Samedi 20 septembre, une marche blanche était organisée à Poitiers pour Inès, réunissant 1000 personnes. La famille de la défunte portait des t-shirts et des pancartes «justice pour Inès». Elle accuse, à raison, la police de ne pas avoir protégée la jeune femme. «Pour moi, il y a aujourd’hui deux meurtriers. Celui qui est en fuite mais aussi le système policier et judiciaire, avec toutes ses défaillances. Sa mort aurait totalement pu être évitée» expliquait à l’AFP son frère Mehdi. Le parquet a saisi l’IGPN.
L’hypocrisie au pouvoir
Les institutions policières et judiciaires ne sont bonnes qu’à enfermer les pauvres et les étrangers, pas à protéger celles et ceux qui en ont besoin. Inès en est morte. Aujourd’hui, l’institution judiciaire joue l’étonnement, parle de «dysfonctionnements». «Soit le danger a été sous-estimé, soit la transmission des informations au service qui suit la procédure n’a pas été correctement faite» explique une source proche du dossier. Qui croient-ils berner ? L’impunité des agresseurs est organisée. Nous avons pour ministre de la justice démissionnaire Gérald Darmanin, un homme lui-même accusé de viols et d’agressions sexuelles.
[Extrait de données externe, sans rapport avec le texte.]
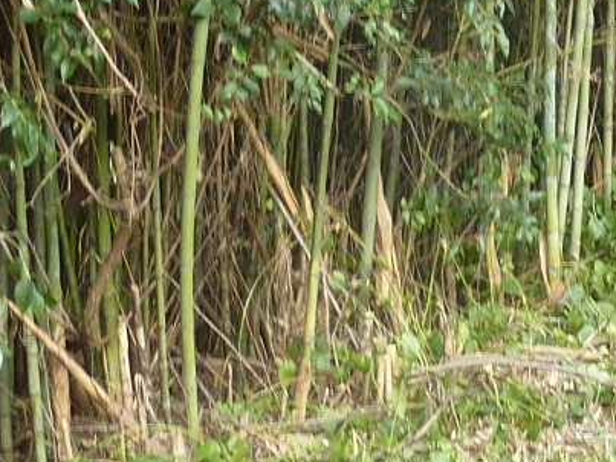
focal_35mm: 127
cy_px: -20
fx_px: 2259
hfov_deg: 15.4
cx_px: 549
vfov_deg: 11.5
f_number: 3.3
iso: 80
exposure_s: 1/60
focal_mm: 4.1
Comment peut-on croire en la justice ?
«Toute la lumière doit être faite sur cette horrible affaire, c’est pourquoi j’ai demandé l’ouverture d’une inspection de fonctionnement à l’inspection générale de la justice» a d’ailleurs déclaré le ministre. Des mots qui résonnent amèrement, venant d’un homme qui lui-même agresse les femmes. «Les victimes doivent être au centre des préoccupations de la justice. À chaque fois que l’une d’entre elles demande protection aux forces de l’ordre et à la justice, et que nous n’avons pas réussi à la protéger, c’est un profond et terrible échec». Intolérable de cynisme.
Et pendant ce temps, les femmes continuent de mourir sous les coups de leurs conjoints. Justice pour Inès.